Para escribir hay que ser valiente y decente, lo que en ocasiones no es sencillo combinar. De todas maneras, el escritor comprometido defiende con coraje “su verdad” y es humilde para admitir sus errores y limitaciones. “Nuestra verdad” nos hace libres en la medida en que la damos a conocer, por la vía que sea. La verdad no es muda. Para encontrarla basta aferrarse a la moral universal y a los dictados de nuestra conciencia y si lo logramos nos equivocaremos menos.

Baltasar Gracián, uno de mis autores favoritos, escribió que es tan difícil decir la verdad como ocultarla. Y, caramba, en sociedades donde impera el disfraz y ciertos comportamientos del avestruz, resplandecen los que externan verdades con altura y responsabilidad, diciendo lo que consideran que es. Evitemos a los escritores que borraron de su vocabulario palabras como justicia, igualdad, fraternidad, libertad, honestidad, valor y trabajo. Incluso, hay escritores tan huidizos que prefieren no enterarse de la verdad, porque ésta los atormenta, les obstaculiza los bombeos del corazón, los debilita emocionalmente.
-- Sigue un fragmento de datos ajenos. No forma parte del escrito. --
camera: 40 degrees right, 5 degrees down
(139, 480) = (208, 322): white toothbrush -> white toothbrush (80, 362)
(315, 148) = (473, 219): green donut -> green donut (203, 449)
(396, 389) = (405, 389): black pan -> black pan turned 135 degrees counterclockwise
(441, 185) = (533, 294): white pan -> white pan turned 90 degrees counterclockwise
Igual resulta absurdamente cómodo escribir nimiedades, sin exigir, sin cumplir propósitos, sin gritar, andando por las calles apenas valorando en nuestro interior un instinto de sobrevivencia semejante al del animal. ¡Ay! Me apenan esos escritores infelices que carecen de vida, de pasión, de ego sano, que se van por las ramas, que aman lo superficial, que se ciegan ante el dolor ajeno, que se adaptan a lo que les permita estar en el juego, aunque todo esto convierta su honor en una piñata, donde hasta los niños le entren a palos.
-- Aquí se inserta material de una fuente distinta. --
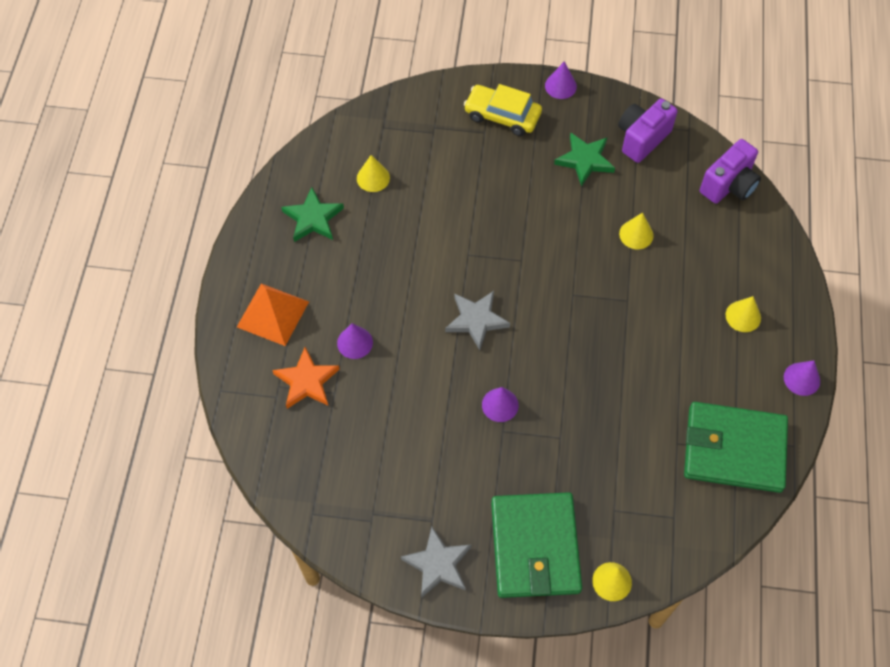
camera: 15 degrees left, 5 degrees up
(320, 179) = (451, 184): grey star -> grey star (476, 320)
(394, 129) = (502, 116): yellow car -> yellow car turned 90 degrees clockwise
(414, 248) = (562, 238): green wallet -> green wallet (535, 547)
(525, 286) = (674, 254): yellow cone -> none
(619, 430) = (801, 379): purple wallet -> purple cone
“Verdad”, esa palabra tiene peso, aunque sólo sea la nuestra. Hay que ser un gigante moral para presentarla. No todos tienen la fuerza de levantarla y llevarla orgullosos en sus hombros, y exhibirla como un trofeo.

Y la verdad es que la “verdad” tarde o temprano resplandece, íntegra, audaz, potente, feliz, mirando desde las alturas a los insignificantes que quedaron intactos en el fango, atrapados eternamente entre la falsedad y la cobardía.